(Please note: we get out of the bus as much as possible.)
A Slice of the Apple
New York is just a bunch of neighborhoods right next to each other (as described in Walking Tours). Historic trends, architectural styles, outdoor art and gossipy tidbits are explored, along with tips on surviving in this people-packed environment. Local characters are seen up close. If you like, a tasting of one of the city's culinary "delicacies" adds a bit of your own personal flavor.
A "skycraper" in the eighteenth century meant a small triangular sail set above the sky-sail of a square-rigged ship. Today's skyscraper is a tall building fitted with a steel skeleton and equipped with an elevator. Skyscraper masterpieces dot New York's skylines, of which there are two, firmly imbedding the notion of height to the city's visual identity.
Many Faces and Cultures of New York
From our colonial days to the present, the city has welcomed immigrants. Within blocks of each other diverse nationalities coexist. It's easy to go from "el barrio" to Little Italy to Chinatown to the "shtetl" simultaneously watching a Korean grocer sell his produce, an Indian news dealer pile his papers, and a Dominican sewing machine operator rethread her needle.
Landmarks and Historic Districts
Landmarks are structures built by individuals who themselves have their own unique stories. The buildings as well as historic districts, reflect elements of New York's architectural, economical, political, historical and cultural history. A landmarked building may be a public bath reflecting the era before indoor plumbing. An historic district may be the West Village with its intact feel of a 19th century village.
Around 1900 Harlem, originally an all-white neighborhood, replaced the West Side as the main African-American settlement in Manhattan. By the 1920s with the jazz era, African American artists, writers, actors and musicians congregated in Harlem. Their cultural legacy is still renown, yet this former suburb also has vast numbers of architectural gems worthy of note.
Rockefeller's New York
Generosity is never inappropriate and the Rockefeller family has exemplified this with such wonders as Rockefeller University, the Rockefeller Foundation, Rockefeller Center and the Paul Dunbar Apartments in Harlem. Fort Tryon Park, home of the Cloisters, was developed with Rockefeller funds. Land was given to the United Nations under Rockefeller auspices. Rockefeller money created the Asia Society and was a catalyst for Lincoln Center.
A Movie Lover's Tour
The first movie theaters in the city were actually storefronts at the end of the 19th century. The first movie palace was the Regent Theater built in 1913 in Harlem. It's still standing but it's now used as a church. The first talking feature film--in part--was "The Jazz Singer" in 1927. The first all-talking movie was, most fittingly "Lights of New York" premiering at the Strand Theater in 1928.
The Skyline at Night
The Statue of Liberty's lighted 22 carat gold torch set against a darkened sky is a sight to behold. The historic boats in the East River, pitched against the Brooklyn skyline, remind you of centuries past. The Brooklyn, Manhattan and Williamsburg Bridges, act as sklyine foils for the 59th Street Bridge, The Empire State Building and the Chrysler Building. Downtown or midtown, if lights attest, the city never sleeps.

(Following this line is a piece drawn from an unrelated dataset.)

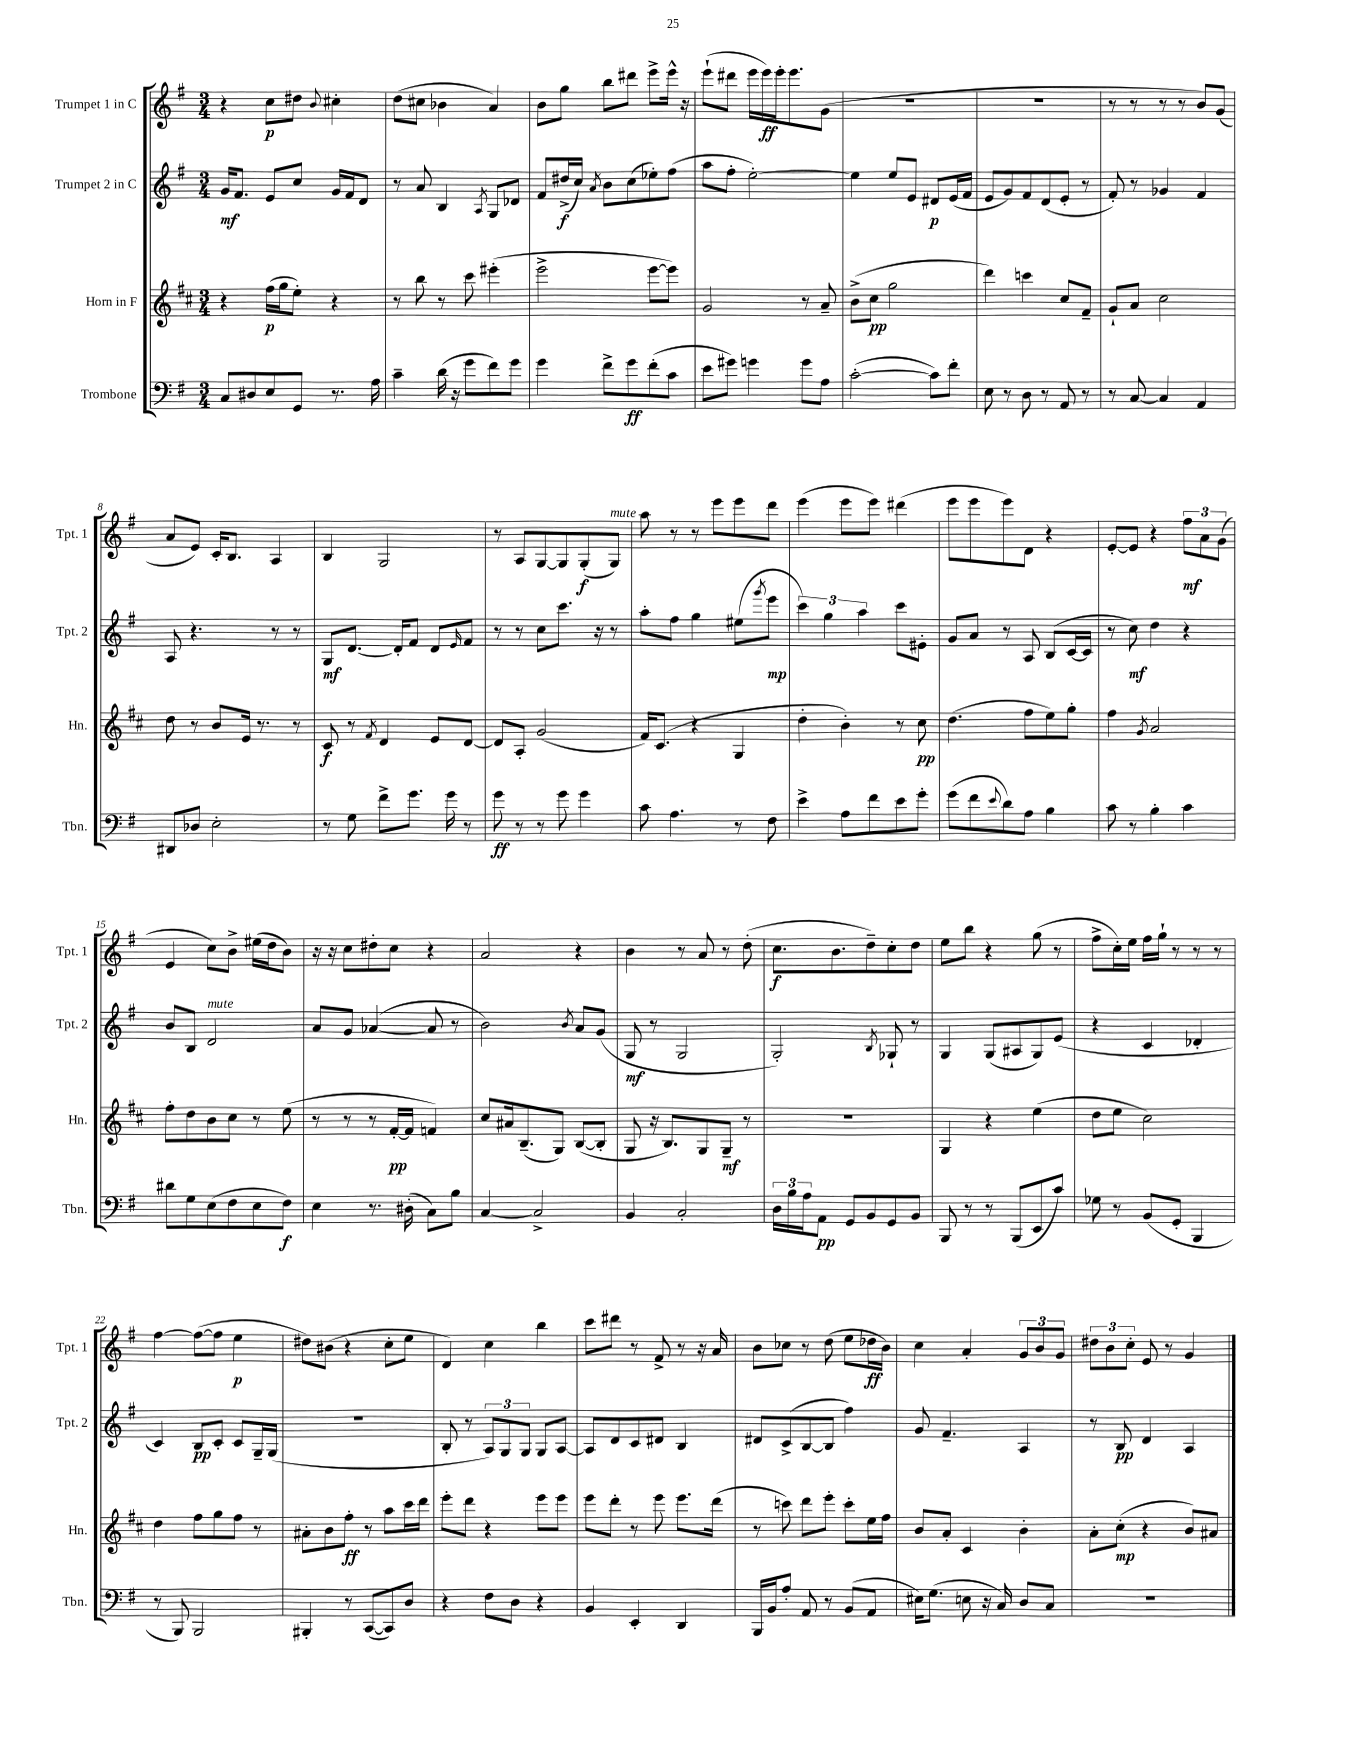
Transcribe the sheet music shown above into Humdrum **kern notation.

Holiday Lights in December
You may touch the topiary at Tavern on the Green, or stare in disbelief at Barney's off-beat Christmas windows, or calculate the size of the snowflake floating across Fifth Avenue. Yet the Christmas tree at Rockefeller is a must, along with the animals at the Palace Hotel and the famed windows at Lord and Taylor. To some though, it's the New York Stock Exchange with its own tree and lighted facade that captures the spirit of the season.
Historic Homes Along the Hudson River Valley
The Hudson River in the 19th century experienced the steamboat with great estates, many owned by those who also had residence in Manhattan, appearing on both sides of the banks of the river. New cities arose, trade flourished, and the painters set out their impressions of the valley. Many of these homes are now public institutions, with great families either dying or retreating from view, leaving the Hudson River still a mainstay of the city's greatness.